Could you write out every line of the records below word for word, leaving the pictures out?
[Opening EXERCISE DATA section]
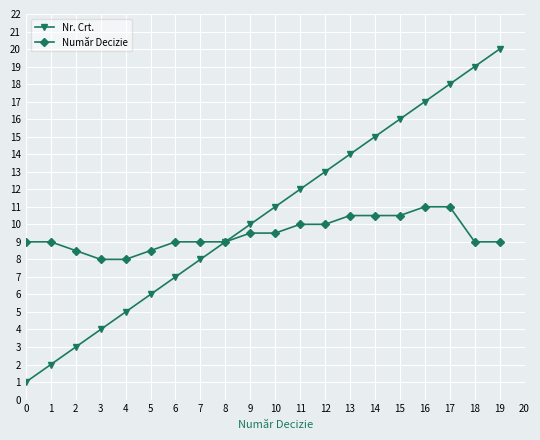

List the series in order of their peak value, lowest first.

Număr Decizie, Nr. Crt.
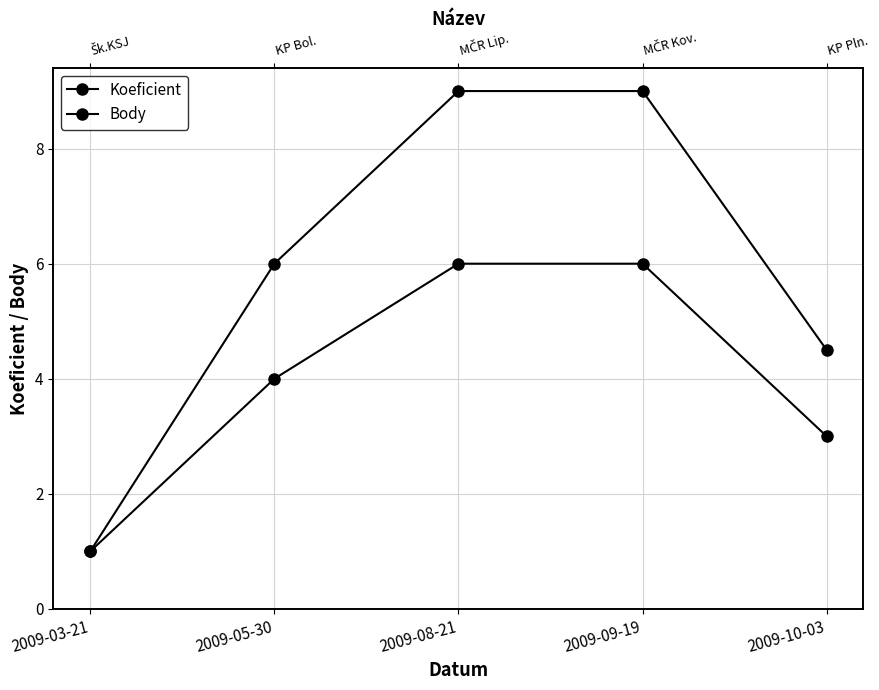

What is the difference between the Body values at 2009-10-03 and 2009-05-30?

1.5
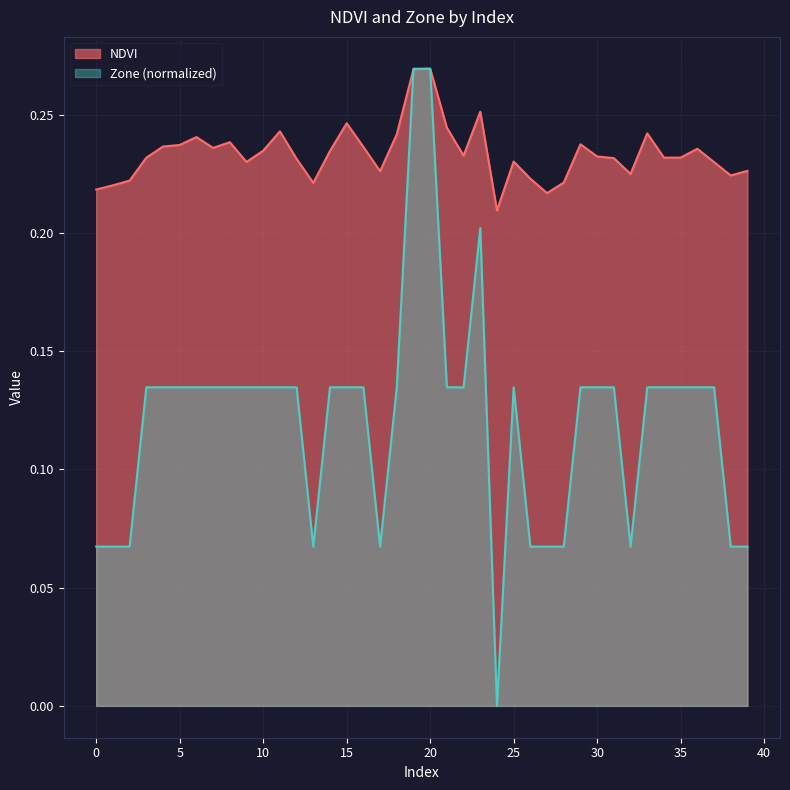

Which series changed the most between 8 and 33?

NDVI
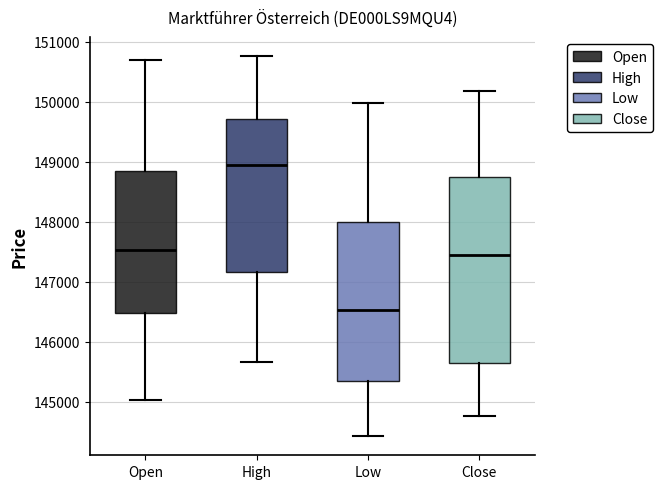

Which box's median line is the highest?

High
[Closing EXERCISE DATA section]
• [ANSWER BOX]
List the series in order of their peak value, lowest first.

Număr Decizie, Nr. Crt.

What is the difference between the Body values at 2009-10-03 and 2009-05-30?

1.5

Which series changed the most between 8 and 33?

NDVI

Which box's median line is the highest?

High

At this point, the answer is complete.